(WRITTEN EXERCISE) Render the lines of the material below as a numbered list, starting at the line that contains "Find liver and" and ending at the last line of the material, with both ends included. Skip blank lines and leave out the pictures.

Saved data entries:
>>>>>

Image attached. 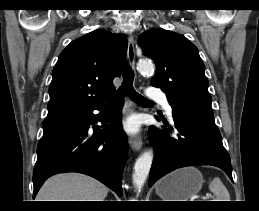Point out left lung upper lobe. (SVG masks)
<instances>
[{"instance_id":"obj_1","label":"left lung upper lobe","mask_w":259,"mask_h":211,"mask_svg":"<svg viewBox=\"0 0 259 211\" xmlns=\"http://www.w3.org/2000/svg\"><path fill=\"white\" fill-rule=\"evenodd\" d=\"M138 42L157 66L151 85L166 93L173 110L213 117L209 82L196 46L162 28L142 33Z\"/></svg>"}]
</instances>
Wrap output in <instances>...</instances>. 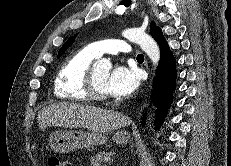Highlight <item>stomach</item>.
I'll use <instances>...</instances> for the list:
<instances>
[{"instance_id":"1","label":"stomach","mask_w":231,"mask_h":166,"mask_svg":"<svg viewBox=\"0 0 231 166\" xmlns=\"http://www.w3.org/2000/svg\"><path fill=\"white\" fill-rule=\"evenodd\" d=\"M108 134L81 130L56 131L49 137L51 149L59 154H66L76 149H88L106 143ZM112 139L119 145L128 143L129 134L125 130L117 131Z\"/></svg>"}]
</instances>
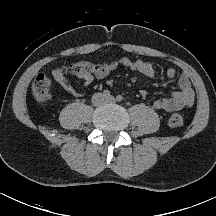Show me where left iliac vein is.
Instances as JSON below:
<instances>
[{
  "instance_id": "left-iliac-vein-1",
  "label": "left iliac vein",
  "mask_w": 216,
  "mask_h": 216,
  "mask_svg": "<svg viewBox=\"0 0 216 216\" xmlns=\"http://www.w3.org/2000/svg\"><path fill=\"white\" fill-rule=\"evenodd\" d=\"M105 102L106 103H113V102H115V98L113 96H110V97L105 99Z\"/></svg>"
}]
</instances>
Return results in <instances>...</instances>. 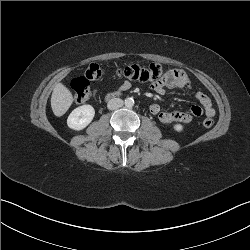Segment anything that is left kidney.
<instances>
[{"label":"left kidney","instance_id":"obj_1","mask_svg":"<svg viewBox=\"0 0 250 250\" xmlns=\"http://www.w3.org/2000/svg\"><path fill=\"white\" fill-rule=\"evenodd\" d=\"M173 128H174V130L177 131V132H182L184 127H183V125H181V124H175V125L173 126Z\"/></svg>","mask_w":250,"mask_h":250}]
</instances>
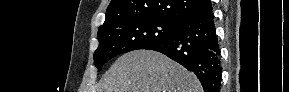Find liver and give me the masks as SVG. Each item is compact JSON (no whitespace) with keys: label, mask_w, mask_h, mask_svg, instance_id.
Returning <instances> with one entry per match:
<instances>
[{"label":"liver","mask_w":289,"mask_h":92,"mask_svg":"<svg viewBox=\"0 0 289 92\" xmlns=\"http://www.w3.org/2000/svg\"><path fill=\"white\" fill-rule=\"evenodd\" d=\"M99 92H202L194 73L150 50L120 56L105 73Z\"/></svg>","instance_id":"liver-1"}]
</instances>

<<<<<

(COMPLETE OUTPUT)
1. Find liver and give me the masks as SVG. Each item is compact JSON (no whitespace) with keys: label, mask_w, mask_h, mask_svg, instance_id.
2. Returning <instances> with one entry per match:
3. <instances>
4. [{"label":"liver","mask_w":289,"mask_h":92,"mask_svg":"<svg viewBox=\"0 0 289 92\" xmlns=\"http://www.w3.org/2000/svg\"><path fill=\"white\" fill-rule=\"evenodd\" d=\"M99 92H202L194 73L150 50L120 56L105 73Z\"/></svg>","instance_id":"liver-1"}]
5. </instances>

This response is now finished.